Em 2026, o projeto piloto de reabilitação complexa para crianças com deficiência recém-diagnosticada será expandido para 22 regiões da Rússia. Esses serviços poderão ser pagos com um certificado eletrônico emitido pelo Fundo Social. Especialistas consideram o projeto um sucesso, embora apontem a escassez de profissionais qualificados em algumas regiões.
O Ministério do Trabalho da Federação Russa planeia aumentar significativamente o número de regiões participantes neste projeto piloto, que oferece serviços de reabilitação a crianças com deficiência utilizando certificados eletrónicos, passando de 6 para 22 até 2026.
Atualmente, a Rússia abriga aproximadamente 11 milhões de pessoas com deficiência, das quais cerca de 1,5 milhão recebem anualmente apoio estatal, incluindo equipamentos técnicos (como cadeiras de rodas, aparelhos auditivos e calçados ortopédicos) e serviços de reabilitação. Esses recursos são adquiridos por meio de licitações pelas agências regionais do Fundo Social, ou os próprios indivíduos com deficiência os compram e posteriormente são compensados. Em 2020, o governo instituiu uma legislação que permitiu a introdução de uma terceira opção: a aquisição de equipamentos técnicos e serviços especializados por meio de um certificado eletrônico. A intenção dessa ferramenta era fomentar a concorrência entre fornecedores de bens e serviços sociais, aprimorando, consequentemente, a qualidade dos mesmos.
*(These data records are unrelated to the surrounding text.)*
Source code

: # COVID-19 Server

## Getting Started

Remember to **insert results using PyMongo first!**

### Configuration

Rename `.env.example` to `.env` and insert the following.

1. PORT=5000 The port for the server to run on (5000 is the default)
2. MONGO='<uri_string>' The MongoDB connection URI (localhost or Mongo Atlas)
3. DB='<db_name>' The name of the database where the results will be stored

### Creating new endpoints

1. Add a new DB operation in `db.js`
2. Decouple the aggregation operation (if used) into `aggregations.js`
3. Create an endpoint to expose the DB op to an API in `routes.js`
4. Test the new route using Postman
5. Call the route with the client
Por sua vez, a lei sobre reabilitação complexa, aprovada em 2024, visa garantir que as crianças com deficiência recebam apoio abrangente. A lista de serviços abrange não apenas intervenções médicas, mas também adaptações sociais e profissionais para essas crianças. No total, a Rússia conta com mais de 700 mil crianças com deficiência, e esse número tem crescido anualmente devido à maior taxa de sobrevivência de recém-nascidos e à implementação do rastreio neonatal, que ajuda a resolver o problema da detecção tardia de doenças. Atualmente, as principais causas de deficiência infantil são transtornos mentais e comportamentais (33%), doenças do sistema nervoso (18%) e anomalias congênitas (12%).
Conforme explicado pelo serviço de imprensa do Ministério do Trabalho, os participantes do projeto piloto são crianças cuja deficiência é diagnosticada pela primeira vez.
Os pais têm a liberdade de escolher a forma de reabilitação mais conveniente para a família: semi-internato ou internato, que inclui alojamento e alimentação tanto para a criança quanto para o acompanhante. O projeto iniciou em 2022 nas regiões de Sverdlovsk e Tyumen, e em 2024 a região de Ryazan juntou-se à iniciativa. Ao longo desse período, segundo declarações anteriores do chefe do Ministério do Trabalho, Anton Kotyakov, os pais solicitaram mais de 12 mil certificados eletrónicos, totalizando mais de 1,3 bilhão de rublos, e aproximadamente 7 mil crianças já receberam assistência.
Até 2026, o número de regiões participantes do projeto piloto atingirá 22; até 2027, esse número subirá para 38; e após 2028, as normas do projeto provavelmente serão estendidas a todo o país. Elena Klochko, presidente do conselho da Organização Russa de Pais de Crianças com Deficiência, afirma que “o projeto piloto provou ser eficaz na prestação dos serviços necessários a crianças com deficiência diagnosticada pela primeira vez”. Mikhail Terentyev, presidente da Sociedade Russa de Pessoas com Deficiência, enfatiza que “um elemento crucial do projeto piloto é a interação contínua entre os fornecedores de serviços de reabilitação e habilitação infantil, pois, na maioria dos casos, a complexidade exige o trabalho de múltiplos centros e diversos especialistas”. Ele destaca que é precisamente essa abordagem complexa que permite adaptar as crianças com deficiência de forma otimizada para uma vida plena. No entanto, ele ressalta que nem todas as regiões possuem um número suficiente de especialistas capazes de fornecer os serviços de que as crianças necessitam.